Editorial - Estadão
Quando se trata de atravancar qualquer iniciativa que possa significar a modernização e a racionalização das relações de trabalho, os chefões dos sindicatos esquecem até mesmo as mais agudas rivalidades políticas que os separam. Sabem que precisam unir forças para manter inalterada uma situação que confere aos sindicatos um enorme poder e abundantes recursos. É por essa razão que as principais centrais sindicais do País começam a se organizar para, em conjunto, impedir que o governo do presidente em exercício Michel Temer leve adiante uma necessária reforma trabalhista. A mais recente adesão a esse movimento é a da Central Única dos Trabalhadores (CUT), braço sindical do PT.

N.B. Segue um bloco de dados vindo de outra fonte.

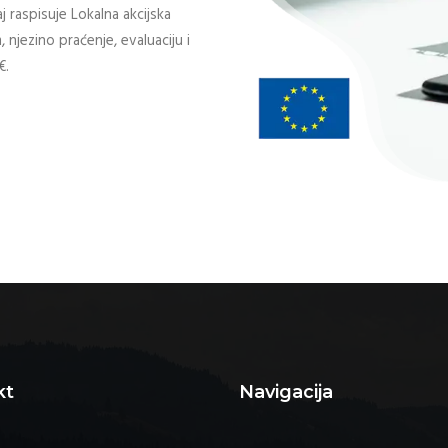
j raspisuje Lokalna akcijska
, njezino praćenje, evaluaciju i
€.
kt
Navigacija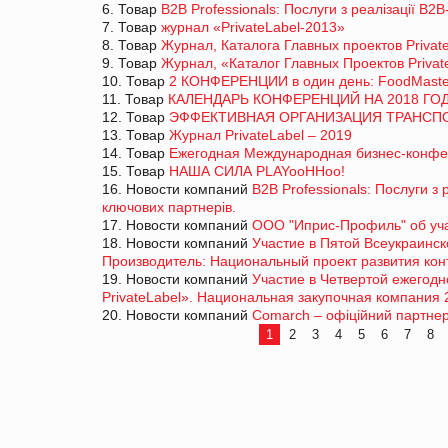
6. Товар
B2B Professionals: Послуги з реалізації В2
7. Товар
журнал «PrivateLabel-2013»
8. Товар
Журнал, Каталога Главных проектов Privat
9. Товар
Журнал, «Каталог Главных Проектов Privat
10. Товар
2 КОНФЕРЕНЦИИ в один день: FoodMaster
11. Товар
КАЛЕНДАРЬ КОНФЕРЕНЦИЙ НА 2018 ГОД
12. Товар
ЭФФЕКТИВНАЯ ОРГАНИЗАЦИЯ ТРАНСПОР
13. Товар
Журнал PrivateLabel – 2019
14. Товар
Ежегодная Международная бизнес-конфер
15. Товар
НАША СИЛА PLAYooHHoo!
16. Новости компаний
B2B Professionals: Послуги з
ключових партнерів.
17. Новости компаний
ООО "Иприс-Профиль" об учас
18. Новости компаний
Участие в Пятой Всеукраинск
Производитель: Национальный проект развития кон
19. Новости компаний
Участие в Четвертой ежегод
PrivateLabel». Национальная закупочная компания 
20. Новости компаний
Comarch – офіційний партнер
1
2
3
4
5
6
7
8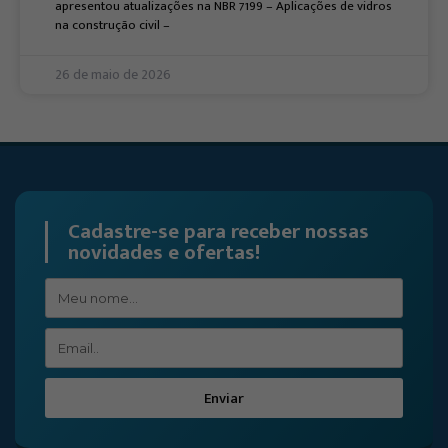
apresentou atualizações na NBR 7199 – Aplicações de vidros
na construção civil –
26 de maio de 2026
Cadastre-se para receber nossas
novidades e ofertas!
Enviar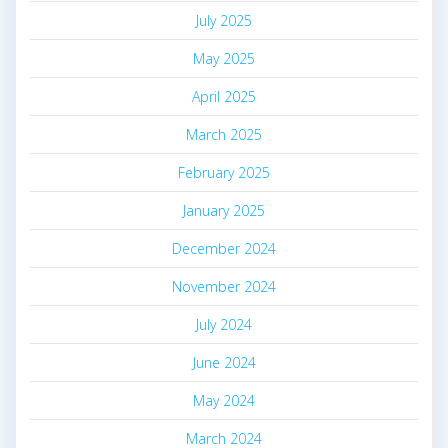
July 2025
May 2025
April 2025
March 2025
February 2025
January 2025
December 2024
November 2024
July 2024
June 2024
May 2024
March 2024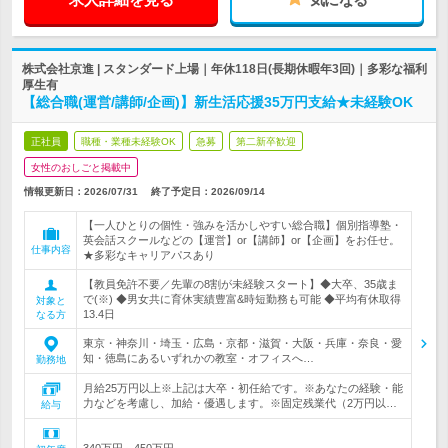
株式会社京進 | スタンダード上場｜年休118日(長期休暇年3回)｜多彩な福利
厚生有
【総合職(運営/講師/企画)】新生活応援35万円支給★未経験OK
正社員
職種・業種未経験OK
急募
第二新卒歓迎
女性のおしごと掲載中
情報更新日：2026/07/31
終了予定日：
2026/09/14
【一人ひとりの個性・強みを活かしやすい総合職】個別指導塾・
英会話スクールなどの【運営】or【講師】or【企画】をお任せ。
仕事内容
★多彩なキャリアパスあり
【教員免許不要／先輩の8割が未経験スタート】◆大卒、35歳ま
で(※) ◆男女共に育休実績豊富&時短勤務も可能 ◆平均有休取得
対象と
13.4日
なる方
東京・神奈川・埼玉・広島・京都・滋賀・大阪・兵庫・奈良・愛
知・徳島にあるいずれかの教室・オフィスへ…
勤務地
月給25万円以上※上記は大卒・初任給です。※あなたの経験・能
力などを考慮し、加給・優遇します。※固定残業代（2万円以…
給与
340万円～450万円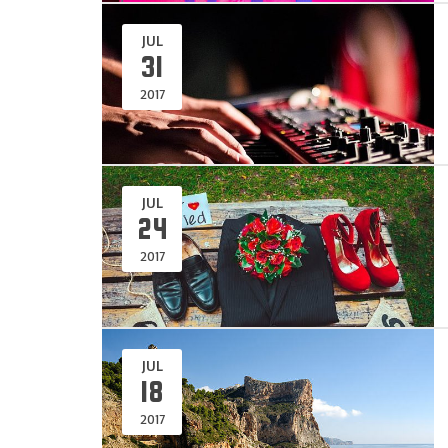
JUL
31
2017
JUL
24
2017
JUL
18
2017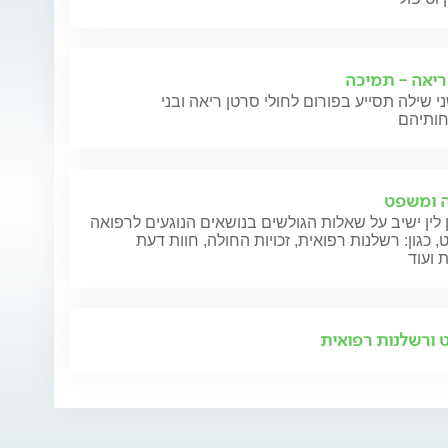
ריאה - תמיכה
י שילה תסייע בפורום לחולי סרטן ריאה ובני
 ומשפט
 לין ישיב על שאלות הגולשים בנושאים הנוגעים לרפואה
 כגון: רשלנות רפואית, זכויות החולה, חוות דעת
 ועוד
ורשלנות רפואית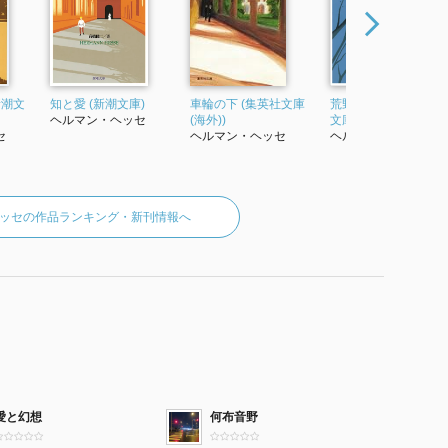
新潮文
知と愛 (新潮文庫)
車輪の下 (集英社文庫
荒野のおおかみ (新潮
ヘルマン・ヘッセ
(海外))
文庫)
セ
ヘルマン・ヘッセ
ヘルマン・ヘッセ
ッセの作品ランキング・新刊情報へ
愛と幻想
何布音野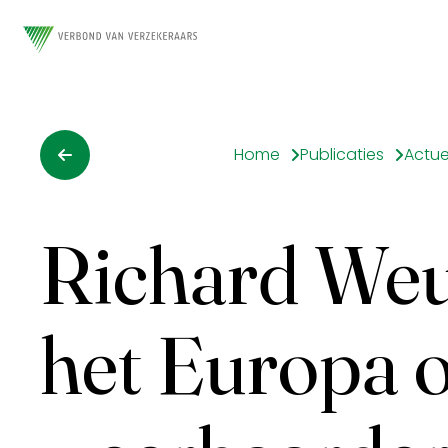
Home
Publicaties
Actue
Richard Weu
het Europa 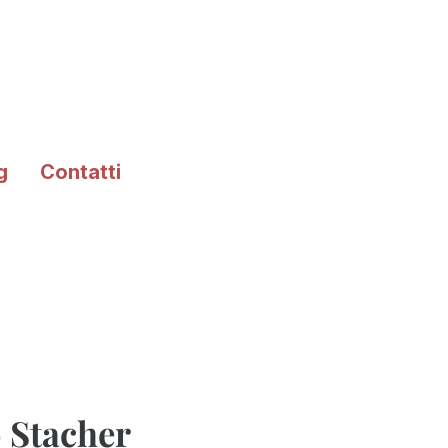
g
Contatti
o Stacher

O presidente da CUT, Vagner Freitas, informou que, depois que o processo de impeachment for encerrado, engrossará as fileiras dos que pretendem “negociar” com o governo os termos da reforma – em outras palavras, pressionar o Planalto, sob ameaça de infernizar a vida dos brasileiros em geral com greves e piquetes, para manter a Consolidação das Leis do Trabalho (CLT) exatamente como está, como se o País ainda estivesse na década de 40 do século passado.
“Depois que (o impeachment) passar no Senado, nós vamos negociar, com Temer ou com Dilma”, informou Freitas, segundo o jornal Valor. Pode-se dizer que tal disposição – ainda que o verbo “negociar”, na boca dos capi da CUT, frequentemente tenha o mesmo sentido que “chantagear” – é uma mudança significativa em relação às atitudes dos sindicalistas do PT até aqui. Em primeiro lugar, o líder da CUT admite conversar com Temer, cujo governo a central diz considerar “ilegítimo” e contra quem Vagner Freitas havia prometido mobilizar os trabalhadores para “ir para as ruas entrincheirados, com armas na mão”, caso o impeachment avançasse. Agora, ao aceitar “negociar” com Temer, Freitas sinaliza que a CUT reconhecerá o governo do peemedebista, abandonando, na prática, a patacoada segundo a qual está em curso um “golpe” contra a presidente Dilma Rousseff.
No entanto, o que poderia ser sintoma de amadurecimento da CUT nada mais é do que o recorrente oportunismo sindical. Diante da constatação de que as demais centrais sindicais já estão na mesa de negociação com Temer há algum tempo, a CUT parece ter percebido que ficaria isolada, sem nenhuma influência sobre os desdobramentos desse processo, restando-lhe a patética defesa de Dilma, por quem, aliás, os sindicalistas do PT jamais morreram de amores.
Nos cálculos da CUT, portanto, a eventual lealdade que a central ainda pudesse nutrir em relação à governante petista foi preterida pelo mister de preservar seu poder. E isso implica juntar-se a velhos rivais, especialmente a Força Sindical, com quem a CUT disputa espaço desde os anos 90, quase sempre em campos políticos opostos.
Agora mesmo, enquanto a CUT jurava defender Dilma com unhas e dentes, a Força Sindical alinhava-se a Temer. Mas, sendo esse o sindicalismo de resultados, nem tudo é tão simples. Do mesmo modo que a CUT começa a abandonar Dilma, o apoio da Força Sindical a Temer muitas vezes se assemelha a oposição, com direito inclusive a ameaças de greve geral.
Tudo isso porque o governo Temer pretende encaminhar ao Congresso uma proposta de reforma que atualize a CLT, para fazer a legislação acompanhar a modernização tecnológica, que alterou as relações de trabalho, e privilegiar o negociado em relação ao legislado, fortalecendo a negociação coletiva e permitindo que cada setor produtivo encontre as melhores soluções para cada caso.
É claro que uma reforma assim, se levada adiante, pode representar risco para o poder quase imperial que as centrais sindicais exercem sobre o mercado de trabalho. Para essa turma, pouco importa se as mudanças visam a criar mais empregos, pois a preocupação dos sindicatos não é com os 11 milhões de desempregados atualmente no País, e sim com a manutenção de um sistema que lhes dá o monopólio da negociação trabalhista e é sustentado, na marra, pelos assalariados, gente que, ao contrário dos sindicalistas, tem de trabalhar para viver.